Die SP hat das Dreiermodell von Anfang an unterstützt und freut sich, dass dieses Ziel nun ein zweites Mal bestätigt worden ist. Sie ist nach wie vor überzeugt, dass dies für das Glarnerland einen grossen Schritt in die Zukunft bedeutet.

Was zu verbessern ist...


Damit dieser Schritt aber nicht wieder zu einem Stolpern gerät, muss der Weg zum Ziel verbessert werden. Auch dies ist eine bekannte Position der Sozialdemokraten, in der sie sich durch die Ereignisse der letzten Monate bestätigt sehen: In weiten Teilen der Bevölkerung besteht nebst der vielbeschworenen Aufbruchsstimmung offensichtlich ein Unbehagen oder gar Frustration, was die Umsetzung der Gemeindestrukturreform betrifft. Diese Unzufriedenheit hat verschiedene Ursachen: Die völlig verfehlte Kommunikationspolitik der Projektleitungen, die meinen, mit einseitiger Information sei es getan; das oft technokratische und visionslose Vorgehen der Projektleitungen und der Projektgruppen; die Besetzung der Projektgruppen fast ausschliesslich aus Behördenmitgliedern, die in den heutigen Strukturen verwurzelt sind; die Abwesenheit von identitätsbildenden geselligen Anlässen in den neuen Gemeinden; und nicht zuletzt der Mangel an Gelegenheiten, wo einzelne Bürger ihre Sorgen und Fragen, aber vor allem auch ihre Ideen einbringen können.

...und wie


Diese Defizite müssen die kantonalen und kommunalen Projektleitungen endlich angehen. Grund, sich auf vermeintlichen Landsgemeindelorbeeren auszuruhen, besteht für sie keiner. Es stehen weitere Volksentscheide zur Umsetzung an, und auch dafür müssen wieder Mehrheiten gefunden werden. Vor allem aber darf das Terminziel 2011 den Blick auf die Zeit danach und auf den nachhaltigen Nutzen der Reformen nicht vernebeln. Damit wir mit den neuen Strukturen Erfolg haben, müssen sie von unten mitgetragen werden. Dafür reicht reine Überzeugungsarbeit nicht, sondern die Bevölkerung muss die Möglichkeit erhalten, früh und unkompliziert bei der Gestaltung ihrer künftigen Wohngemeinden mitzureden und auch ernsthaft angehört zu werden – nicht erst an ausserordentlichen Landsgemeinden. Dass das möglich ist, zeigt immerhin ansatzweise Glarus Süd. Weitere Möglichkeiten wären beispielsweise Zukunftswerkstätten, Diskussionsanlässe, Onlinediskussionsforen, eine öffentliche Ausschreibung der Plätze in Projektgruppen oder zumindest offene Anlaufstellen. Auch wenn jetzt schon einiges verpasst worden ist, ist es insbesondere auf Gemeindeebene noch nicht zu spät – die Ausarbeitung der neuen Gemeindeordnungen beispielsweise drängt sich für ein solches Vorgehen geradezu auf.

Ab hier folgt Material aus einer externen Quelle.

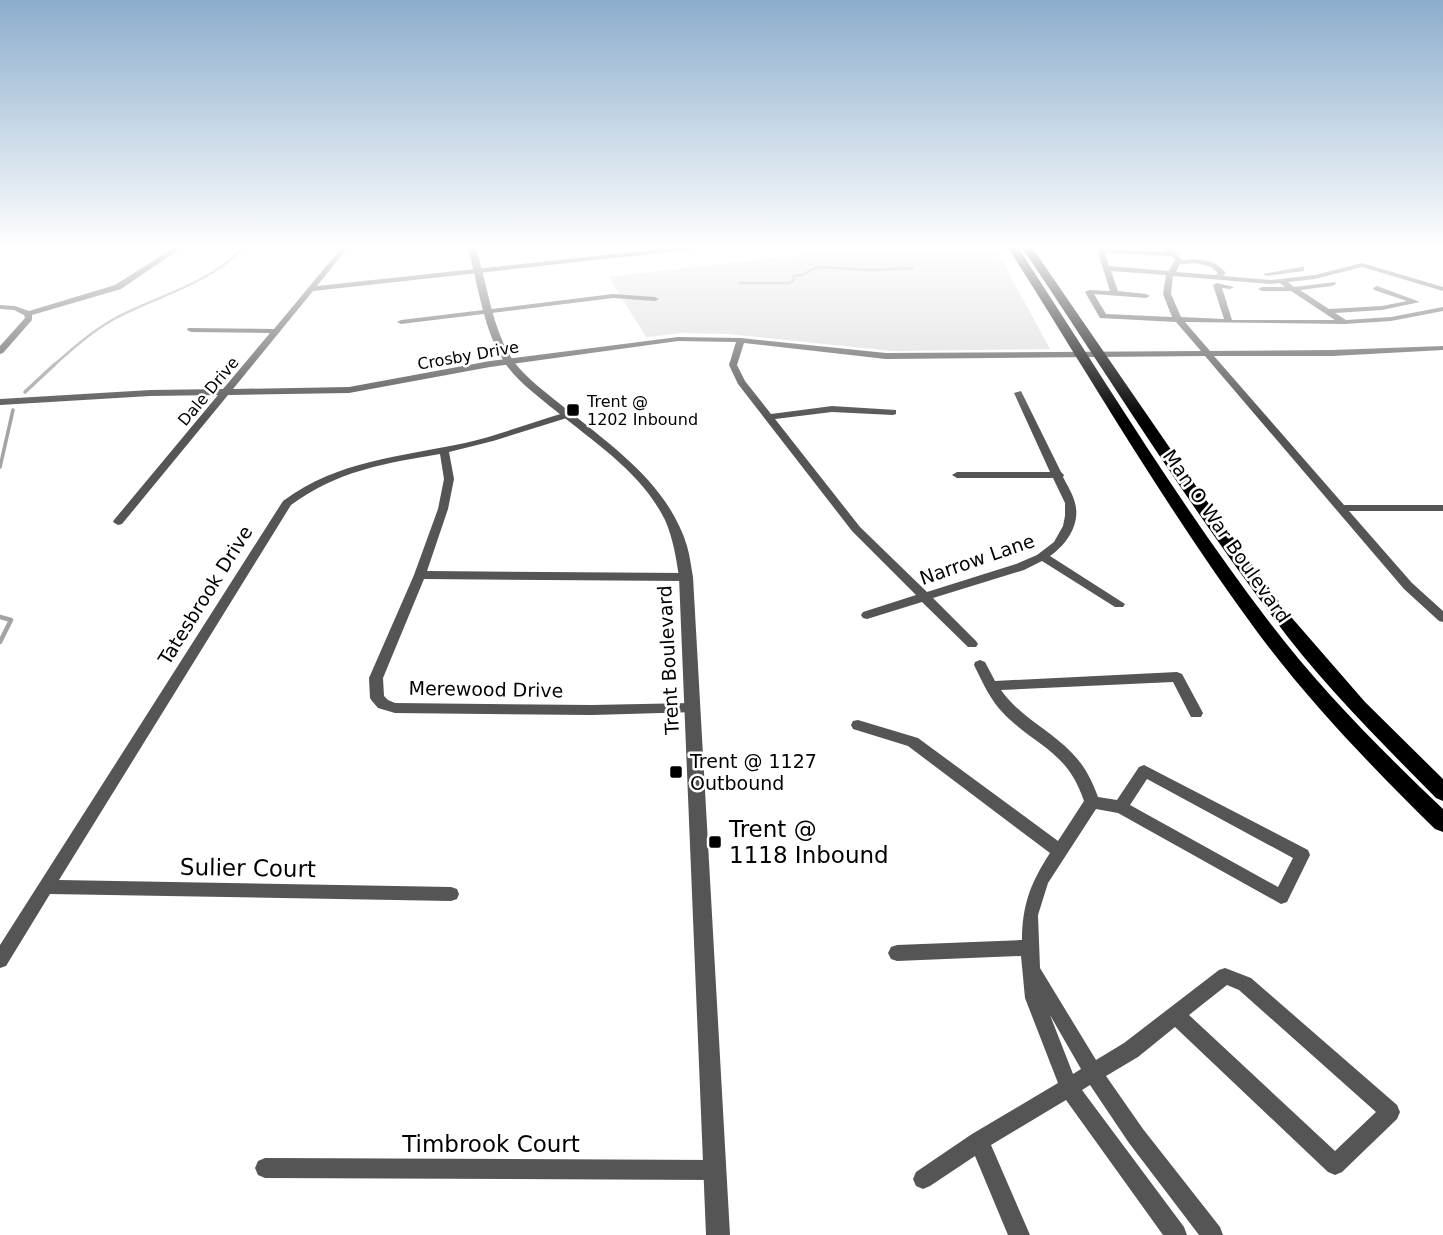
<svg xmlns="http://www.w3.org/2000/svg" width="1443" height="1235" font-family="'DejaVu Sans',sans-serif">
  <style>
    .green { fill: #dcdcdc }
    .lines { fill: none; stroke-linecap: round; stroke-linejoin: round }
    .stream-far2 { stroke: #a3a3a3; stroke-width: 2.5 }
    .stream-far1 { stroke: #a3a3a3; stroke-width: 3.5 }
    .stream { stroke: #a3a3a3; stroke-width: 4.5 }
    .minor { fill: #555; fill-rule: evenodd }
    .tertiary { fill: #555; fill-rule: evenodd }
    .primary { fill: #000; fill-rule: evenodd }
    .poi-dot { fill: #000; stroke: #fff; stroke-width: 2.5 }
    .labels { text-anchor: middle; stroke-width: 5; stroke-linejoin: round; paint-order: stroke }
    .far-street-label { font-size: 16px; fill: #000; stroke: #fff }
    .far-poi-label { font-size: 16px; fill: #000; stroke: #fff; text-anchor: start }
    .street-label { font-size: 19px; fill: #000; stroke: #fff }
    .poi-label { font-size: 19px; fill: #000; stroke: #fff; text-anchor: start }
    .near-poi-label { font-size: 23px; fill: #000; stroke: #fff; text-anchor: start }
    .near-street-label { font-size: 23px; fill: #000; stroke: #fff }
  </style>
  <rect width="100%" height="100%" fill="#fff"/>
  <!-- green -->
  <polygon class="green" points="874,246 994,246 1050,349 892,351 729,334 683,333 646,337 609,277"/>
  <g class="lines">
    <!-- stream-far2 -->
    <g class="stream-far2">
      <polyline points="740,283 789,283 794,280 793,276 802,275 817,267 870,270 913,268"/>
      <path d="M53,366c19,-17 38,-34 61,-47 44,-24 95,-34 131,-73"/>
    </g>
    <!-- stream-far1 -->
    <g class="stream-far1">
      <polyline points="25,392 55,364"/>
      <polyline points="0,467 13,410"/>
    </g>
    <!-- stream -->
    <polyline class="stream" points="0,617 11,620 0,642"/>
    <!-- minor -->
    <g class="minor">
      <polygon points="177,246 184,246 121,289 32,315 32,320 3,353 0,354 0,346 25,318 24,315 14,310 0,309 0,305 15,306 29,311 115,285"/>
      <path d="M343,246h6l-32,40 371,-40h20l-3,2 -392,43 -80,98 116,-2 141,-26 188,-24 63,1 145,15 315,-2 -25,-29 -76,-4 -15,-26 4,-2 21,1 -14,-45h6l1,3 64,3 -5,-6h7l13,14c17,-1 33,-1 44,13l-3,3 48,4 44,-5 47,-12 81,24v4l-81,-24 -47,12 -27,3 6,5 41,-5 1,2 -4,2 -32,4 29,19 53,-3 25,-5 -33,-11 -1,-2 4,-2 43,16 -38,8 -47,3 11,7 45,-3 52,-10v4l-52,10 -47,3 -159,-2 25,29 122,-1 111,-4v4l-111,6h-118l130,149h99v6h-94l63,72 31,28v11l-4,-1 -35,-32 -199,-233 -319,3 -142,-16 -7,22 8,16 26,33 61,-8 64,4v4l-3,1 -61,-3 -57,7 85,108 67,65 89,-28 21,-9 17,-13 9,-16 2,-10v-13l-12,-25h-96l-5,-3 5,-3h93l-36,-79 7,-2 40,81 3,3 -1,2c4,8 10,17 12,26 6,21 -9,42 -25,53l75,48 -2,3h-8l-73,-46 -18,9 -91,28 43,43 2,3 -2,3h-8l-46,-45 -55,17 -4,-1 -2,-3 2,-3 53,-17 -64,-64 -114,-147 -9,-19 7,-23 -58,-1 -188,26 -141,26 -121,2 -106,129 -4,1 -5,-3 1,-2 104,-125 -68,1 -150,9v-6l150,-9 73,-1 47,-56 -79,-1 -4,-2 1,-2 86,1zM1105,253l66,3 4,4 -6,11 -60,-5zM1196,263l15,4 7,6 -2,2 -40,-3 4,-8zM1111,271l55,4 -3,19 9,23 -66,-3 -12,-20 52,4 4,-2 -4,-2 -28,-3zM1173,276l98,8 9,-1 5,4h-23l-4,2 4,2h29l44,29h-103l-10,-32 8,1 4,-2 -17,-4 -4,2 11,34 -43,-2 -10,-23z"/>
      <polygon points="1301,267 1304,267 1304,271 1267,276 1263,274"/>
      <polygon points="613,294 655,297 659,299 655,301 613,298 401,324 397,322 401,320"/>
      <path d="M567,412l3,1v4l-77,24 -44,11 5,27 -6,30 -21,62 259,2 6,4 -6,4 -262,-2 -41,99 1,18 4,4 7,3 197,2 99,-2 5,1 2,4 -2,4 -104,3 -197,-2 -17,-5 -6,-7 -2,-3 -1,-20 45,-103 24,-66 6,-30 -4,-25c-55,9 -103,17 -149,51l-232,375 392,7 6,2 2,5 -2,5 -6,2 -401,-7 -44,72 -6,2v-23l283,-444c56,-41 116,-44 182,-58 34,-8 68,-21 102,-31z"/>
      <path d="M980,660l5,2 10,19 182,-9 5,2 21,39 -2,4h-10l-18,-35 -172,8c19,27 49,40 71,63 13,13 20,28 26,44l19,3 22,-33 5,-2 164,85 2,5 -23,47 -6,2 -163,-91 -22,-4 -48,74 -10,32 2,53 56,92 28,-17 95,-73 6,-2 26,10 146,127 3,7 -3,7 -55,53 -7,3 -7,-3 -153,-145 -37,30 -32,19 37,53 77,98 3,8h-24l-70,-92 -39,-58 -8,5 102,137 3,8h-24l-97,-135 -75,45 39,90h-22l-33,-79 -45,30 -7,3 -7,-3 -3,-7 3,-7 56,-38 86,-51 -33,-85 -4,-42 -124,5 -6,-2 -3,-6 3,-6 6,-2 125,-5c0,-35 9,-58 28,-87l-142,-107 -55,-17 -2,-4 2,-4 5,-1 60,18 140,103 26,-40c-17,-50 -45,-53 -79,-86 -15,-15 -22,-32 -31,-50l1,-3zM1147,779l146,79 -15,29 -148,-82zM1227,985l12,5 137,122 -41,39 -146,-136zM1050,1015l31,54 -8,5z"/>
      <polygon points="265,1158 716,1160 723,1163 726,1170 723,1177 716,1180 265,1178 258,1175 255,1168 258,1161"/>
    </g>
    <!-- tertiary -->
    <path class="tertiary" d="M467,246h8c13,38 16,82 39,116 14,18 34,32 51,46 48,39 103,76 122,138 3,10 4,21 6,31l37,658h-24l-27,-658c-3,-20 -6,-39 -14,-57 -23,-47 -70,-77 -109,-109 -18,-15 -38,-29 -51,-48 -23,-35 -26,-78 -38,-117z"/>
    <!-- primary -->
    <g class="primary">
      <path d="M1007,246h10c83,126 161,257 253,377 52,68 112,128 173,186v23l-8,-3c-63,-62 -124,-125 -177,-196 -91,-123 -169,-258 -251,-387z"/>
      <path d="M1021,246h10l165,240 89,124 80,92 78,77v22l-7,-3c-57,-58 -116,-116 -164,-182 -89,-119 -168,-246 -251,-370z"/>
    </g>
  </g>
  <!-- sky -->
  <linearGradient id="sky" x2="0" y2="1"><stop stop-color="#8cadcc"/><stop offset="0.59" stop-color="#fff"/><stop offset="1" stop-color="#fff" stop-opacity="0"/></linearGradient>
  <rect width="1443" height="419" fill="url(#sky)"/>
  <!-- markers -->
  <g class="poi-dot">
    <rect x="566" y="403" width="14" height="14" rx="3.5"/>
    <rect x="669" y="765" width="14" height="14" rx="3.5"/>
    <rect x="708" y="835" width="14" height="14" rx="3.5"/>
  </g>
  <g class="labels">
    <!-- far-street labels -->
    <g class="far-street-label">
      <text transform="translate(468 355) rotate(-10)" y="6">Crosby Drive</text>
      <text transform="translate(208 391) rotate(-50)" y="6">Dale Drive</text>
    </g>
    <!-- far-poi labels -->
    <g class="far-poi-label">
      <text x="587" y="407">Trent @<tspan x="587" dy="18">1202 Inbound</tspan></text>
    </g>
    <!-- street labels -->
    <g class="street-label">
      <text transform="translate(1227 536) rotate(55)" y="7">Man O War Boulevard</text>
      <text transform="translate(977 559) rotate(-19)" y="7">Narrow Lane</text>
      <text transform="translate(205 595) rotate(-58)" y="7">Tatesbrook Drive</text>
      <text transform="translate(668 660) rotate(-93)" y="7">Trent Boulevard</text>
      <text transform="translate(486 689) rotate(1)" y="7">Merewood Drive</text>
    </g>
    <!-- poi labels -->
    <g class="poi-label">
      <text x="690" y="768">Trent @ 1127<tspan x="690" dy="22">Outbound</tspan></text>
    </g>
    <!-- near-poi labels -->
    <g class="near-poi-label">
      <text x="729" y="837">Trent @<tspan x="729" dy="26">1118 Inbound</tspan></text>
    </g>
    <!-- near-street labels -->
    <g class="near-street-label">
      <text transform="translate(248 868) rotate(1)" y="8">Sulier Court</text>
      <text x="491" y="1152">Timbrook Court</text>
    </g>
  </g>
</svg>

An den bisherigen Gegnern ihrerseits liegt es, nun den Sprung über den eigenen Schatten zu machen und konstruktiv an der Umsetzung des bestätigten Entscheids mitzuarbeiten – so wie es manche schon nach der Landsgemeinde 2006 vorgemacht haben. Dann und nur dann eröffnet die Gemeindestrukturreform dem Kanton Glarus die Chancen, die er braucht, um grössere Herausforderungen als eine Winterlandsgemeinde zu meistern.